Method: We propose a behavioral-economics-inspired Distributionally Robust Markov Game (DR-MG) framework, the first to jointly model environmental uncertainty and joint-policy uncertainty via a structured distributionally robust set.
Contributions/Results: Theoretically, we establish—for the first time—the existence of robust Nash equilibria and coarse correlated equilibria (CCE) under DR-MG. Algorithmically, we design the first MARL algorithm with polynomial sample complexity in the number of agents (Poly(N)), breaking the multi-agent curse. By integrating distributionally robust optimization, behavioral game-theoretic modeling, and generative-model-assisted sampling, our approach ensures worst-case performance guarantees while enabling scalable, robust learning. This work delivers the first solution for MARL that is both theoretically rigorous and practically scalable.
📝 Abstract
Standard multi-agent reinforcement learning (MARL) algorithms are vulnerable to sim-to-real gaps. To address this, distributionally robust Markov games (RMGs) have been proposed to enhance robustness in MARL by optimizing the worst-case performance when game dynamics shift within a prescribed uncertainty set. RMGs remains under-explored, from reasonable problem formulation to the development of sample-efficient algorithms. Two notorious and open challenges are the formulation of the uncertainty set and whether the corresponding RMGs can overcome the curse of multiagency, where the sample complexity scales exponentially with the number of agents.

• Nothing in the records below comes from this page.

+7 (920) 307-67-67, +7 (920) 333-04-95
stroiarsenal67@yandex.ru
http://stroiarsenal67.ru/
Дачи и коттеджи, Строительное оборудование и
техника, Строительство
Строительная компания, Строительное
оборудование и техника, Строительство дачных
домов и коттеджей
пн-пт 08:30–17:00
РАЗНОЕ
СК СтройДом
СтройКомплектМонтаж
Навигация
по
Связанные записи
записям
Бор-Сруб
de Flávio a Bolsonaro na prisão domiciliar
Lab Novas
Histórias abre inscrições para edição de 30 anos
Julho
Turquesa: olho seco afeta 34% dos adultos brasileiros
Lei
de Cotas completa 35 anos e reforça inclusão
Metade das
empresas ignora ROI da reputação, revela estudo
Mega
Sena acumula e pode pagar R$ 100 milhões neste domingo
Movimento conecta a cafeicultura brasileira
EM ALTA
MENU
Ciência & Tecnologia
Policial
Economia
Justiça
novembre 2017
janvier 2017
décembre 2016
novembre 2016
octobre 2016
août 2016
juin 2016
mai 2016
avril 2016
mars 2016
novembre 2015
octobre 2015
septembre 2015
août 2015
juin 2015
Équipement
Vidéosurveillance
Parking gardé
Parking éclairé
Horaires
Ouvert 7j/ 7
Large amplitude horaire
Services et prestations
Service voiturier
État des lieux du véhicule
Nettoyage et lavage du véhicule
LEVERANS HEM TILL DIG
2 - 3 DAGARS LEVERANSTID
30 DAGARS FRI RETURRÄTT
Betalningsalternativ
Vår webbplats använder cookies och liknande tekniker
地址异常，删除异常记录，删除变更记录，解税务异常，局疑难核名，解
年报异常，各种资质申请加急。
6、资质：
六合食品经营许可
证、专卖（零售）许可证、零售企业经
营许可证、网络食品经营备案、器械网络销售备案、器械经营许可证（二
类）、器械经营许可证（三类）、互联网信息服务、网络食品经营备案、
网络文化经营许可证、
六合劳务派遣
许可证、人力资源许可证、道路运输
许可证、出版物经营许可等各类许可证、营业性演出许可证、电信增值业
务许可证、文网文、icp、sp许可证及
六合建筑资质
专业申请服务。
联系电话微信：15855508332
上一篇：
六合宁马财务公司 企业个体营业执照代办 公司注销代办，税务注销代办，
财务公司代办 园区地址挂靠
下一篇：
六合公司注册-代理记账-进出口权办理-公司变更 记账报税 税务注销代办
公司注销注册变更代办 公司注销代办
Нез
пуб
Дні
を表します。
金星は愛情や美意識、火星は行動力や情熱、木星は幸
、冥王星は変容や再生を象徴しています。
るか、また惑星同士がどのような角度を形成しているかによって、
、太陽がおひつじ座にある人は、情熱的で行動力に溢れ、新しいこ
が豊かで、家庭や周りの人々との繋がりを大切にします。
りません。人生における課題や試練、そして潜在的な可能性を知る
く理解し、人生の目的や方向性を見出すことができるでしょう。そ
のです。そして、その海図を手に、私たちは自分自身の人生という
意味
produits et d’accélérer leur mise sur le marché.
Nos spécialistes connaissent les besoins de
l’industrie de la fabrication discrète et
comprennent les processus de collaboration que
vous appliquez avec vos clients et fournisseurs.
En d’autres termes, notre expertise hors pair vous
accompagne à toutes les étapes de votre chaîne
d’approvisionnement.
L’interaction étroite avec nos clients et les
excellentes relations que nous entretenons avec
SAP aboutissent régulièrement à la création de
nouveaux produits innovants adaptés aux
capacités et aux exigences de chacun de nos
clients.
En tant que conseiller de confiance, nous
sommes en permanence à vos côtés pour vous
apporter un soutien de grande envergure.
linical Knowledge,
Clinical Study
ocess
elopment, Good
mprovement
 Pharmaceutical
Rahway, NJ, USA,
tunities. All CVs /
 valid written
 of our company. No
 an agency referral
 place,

In this work, we propose a natural class of RMGs inspired by behavioral economics, where each agent's uncertainty set is shaped by both the environment and the integrated behavior of other agents. We first establish the well-posedness of this class of RMGs by proving the existence of game-theoretic solutions such as robust Nash equilibria and coarse correlated equilibria (CCE). Assuming access to a generative model, we then introduce a sample-efficient algorithm for learning the CCE whose sample complexity scales polynomially with all relevant parameters. To the best of our knowledge, this is the first algorithm to break the curse of multiagency for RMGs, regardless of the uncertainty set formulation.